• [Work instruction]
Only the lines that hold "letter" should be in the answer, each copied from the data below.

(Beginning of Records to process)

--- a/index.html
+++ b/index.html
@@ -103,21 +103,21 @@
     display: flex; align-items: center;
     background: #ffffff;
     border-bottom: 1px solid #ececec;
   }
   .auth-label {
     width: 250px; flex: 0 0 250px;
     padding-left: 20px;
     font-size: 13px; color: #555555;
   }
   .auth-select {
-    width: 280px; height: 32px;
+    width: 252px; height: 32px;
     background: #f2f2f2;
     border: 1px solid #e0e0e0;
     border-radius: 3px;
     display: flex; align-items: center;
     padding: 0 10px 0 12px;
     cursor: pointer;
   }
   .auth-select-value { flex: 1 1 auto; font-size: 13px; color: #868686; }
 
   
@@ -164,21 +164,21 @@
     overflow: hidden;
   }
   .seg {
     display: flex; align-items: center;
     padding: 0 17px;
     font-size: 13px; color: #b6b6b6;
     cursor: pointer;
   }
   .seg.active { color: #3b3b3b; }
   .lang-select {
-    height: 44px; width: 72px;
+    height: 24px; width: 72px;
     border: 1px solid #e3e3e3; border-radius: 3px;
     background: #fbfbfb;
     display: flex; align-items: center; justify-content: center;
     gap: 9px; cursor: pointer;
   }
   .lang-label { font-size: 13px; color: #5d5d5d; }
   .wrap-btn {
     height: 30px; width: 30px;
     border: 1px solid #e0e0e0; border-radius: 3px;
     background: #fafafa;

(End of Records to process)
(Beginning of Records to process)

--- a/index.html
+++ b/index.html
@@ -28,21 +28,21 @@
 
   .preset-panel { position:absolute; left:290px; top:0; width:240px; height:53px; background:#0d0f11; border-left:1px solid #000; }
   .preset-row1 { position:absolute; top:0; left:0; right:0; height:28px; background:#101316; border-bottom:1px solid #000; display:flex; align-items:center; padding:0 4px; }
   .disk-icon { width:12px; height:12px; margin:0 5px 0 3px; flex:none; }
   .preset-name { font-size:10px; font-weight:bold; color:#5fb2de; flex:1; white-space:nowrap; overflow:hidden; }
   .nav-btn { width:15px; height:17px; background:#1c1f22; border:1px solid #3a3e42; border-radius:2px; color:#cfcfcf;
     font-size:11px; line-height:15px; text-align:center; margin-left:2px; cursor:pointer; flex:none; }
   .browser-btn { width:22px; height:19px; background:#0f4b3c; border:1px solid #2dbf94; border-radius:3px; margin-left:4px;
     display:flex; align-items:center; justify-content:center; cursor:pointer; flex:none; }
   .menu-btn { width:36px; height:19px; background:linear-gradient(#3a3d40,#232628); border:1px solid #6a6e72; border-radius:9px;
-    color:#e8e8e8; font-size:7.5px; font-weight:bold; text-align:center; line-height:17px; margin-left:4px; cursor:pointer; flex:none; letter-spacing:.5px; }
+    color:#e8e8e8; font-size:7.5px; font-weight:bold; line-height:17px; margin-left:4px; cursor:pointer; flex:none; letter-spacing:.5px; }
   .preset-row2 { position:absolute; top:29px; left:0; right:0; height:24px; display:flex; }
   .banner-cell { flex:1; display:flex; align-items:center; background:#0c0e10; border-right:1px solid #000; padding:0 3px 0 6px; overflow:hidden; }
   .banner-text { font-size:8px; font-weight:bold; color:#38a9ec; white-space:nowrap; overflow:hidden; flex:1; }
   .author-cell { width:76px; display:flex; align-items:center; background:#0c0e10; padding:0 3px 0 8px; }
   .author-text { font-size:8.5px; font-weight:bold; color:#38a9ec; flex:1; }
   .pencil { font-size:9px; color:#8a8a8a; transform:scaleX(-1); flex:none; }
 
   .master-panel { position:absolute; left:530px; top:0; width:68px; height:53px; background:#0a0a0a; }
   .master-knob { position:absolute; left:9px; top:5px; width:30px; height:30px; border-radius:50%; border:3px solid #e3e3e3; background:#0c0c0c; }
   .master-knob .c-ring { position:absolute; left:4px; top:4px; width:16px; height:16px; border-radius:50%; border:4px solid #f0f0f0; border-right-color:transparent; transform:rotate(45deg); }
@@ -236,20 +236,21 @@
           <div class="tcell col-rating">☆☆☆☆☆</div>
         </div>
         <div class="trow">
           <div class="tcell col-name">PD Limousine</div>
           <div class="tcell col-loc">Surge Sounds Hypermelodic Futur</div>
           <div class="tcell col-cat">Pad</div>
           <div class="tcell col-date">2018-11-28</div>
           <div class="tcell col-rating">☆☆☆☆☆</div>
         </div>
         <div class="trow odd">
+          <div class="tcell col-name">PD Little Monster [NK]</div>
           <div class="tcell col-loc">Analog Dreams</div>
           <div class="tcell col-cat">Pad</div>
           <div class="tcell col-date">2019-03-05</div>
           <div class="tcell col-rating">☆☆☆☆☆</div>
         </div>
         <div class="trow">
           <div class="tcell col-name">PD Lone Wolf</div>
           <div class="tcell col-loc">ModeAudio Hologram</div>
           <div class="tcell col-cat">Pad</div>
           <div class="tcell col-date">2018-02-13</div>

(End of Records to process)

• [Result for this exercise]
-    color:#e8e8e8; font-size:7.5px; font-weight:bold; text-align:center; line-height:17px; margin-left:4px; cursor:pointer; flex:none; letter-spacing:.5px; }
+    color:#e8e8e8; font-size:7.5px; font-weight:bold; line-height:17px; margin-left:4px; cursor:pointer; flex:none; letter-spacing:.5px; }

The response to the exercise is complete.